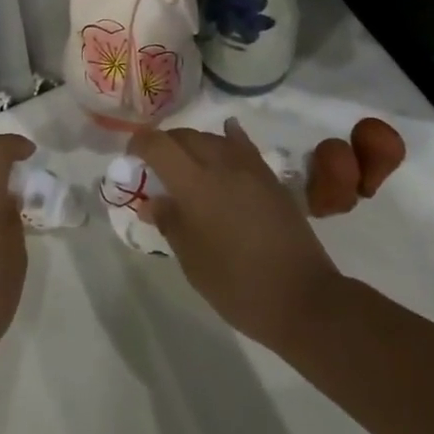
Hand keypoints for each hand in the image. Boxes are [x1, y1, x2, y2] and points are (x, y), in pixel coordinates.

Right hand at [128, 118, 344, 348]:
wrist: (302, 297)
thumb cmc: (238, 286)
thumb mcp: (193, 261)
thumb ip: (170, 223)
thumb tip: (152, 200)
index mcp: (195, 184)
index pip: (159, 145)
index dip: (140, 144)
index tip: (131, 156)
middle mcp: (221, 164)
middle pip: (186, 136)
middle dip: (166, 144)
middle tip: (156, 167)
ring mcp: (250, 167)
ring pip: (213, 138)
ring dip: (194, 145)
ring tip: (187, 166)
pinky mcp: (270, 176)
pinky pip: (243, 145)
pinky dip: (228, 139)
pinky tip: (227, 138)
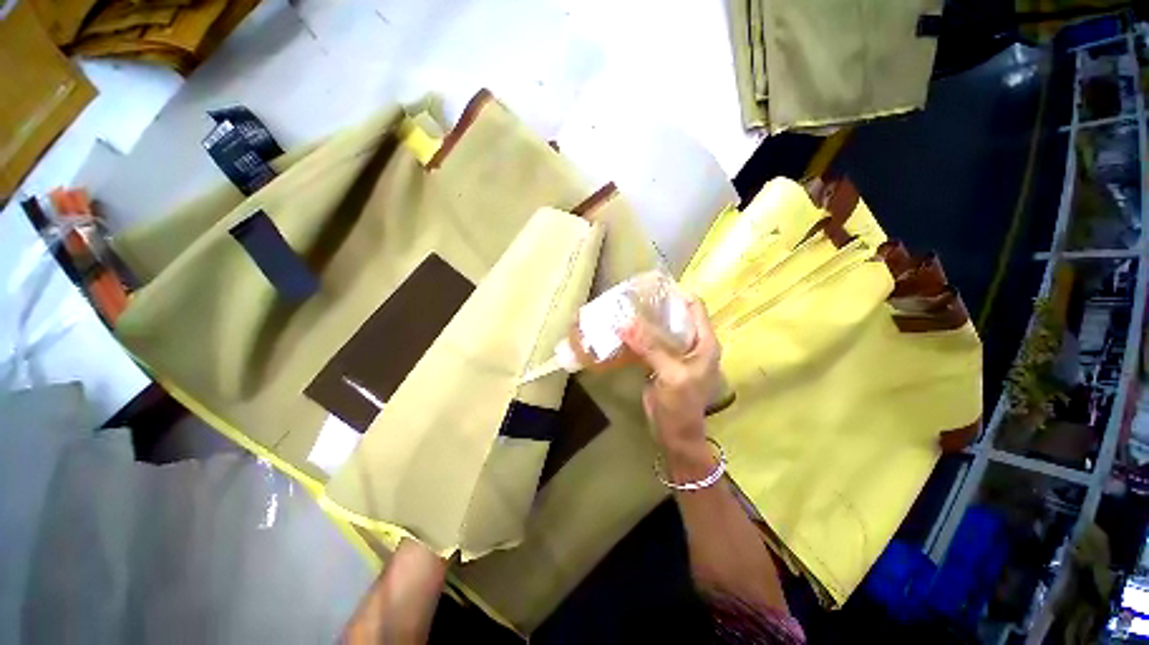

=====

**WHAT THE TASK ASKS:**
Copy every line above in which the string "pinky" shows up.

**EXPECTED OUTPUT:**
pinky mcp: (270, 176)
pinky pip: (243, 145)
pinky dip: (228, 139)
pinky tip: (227, 138)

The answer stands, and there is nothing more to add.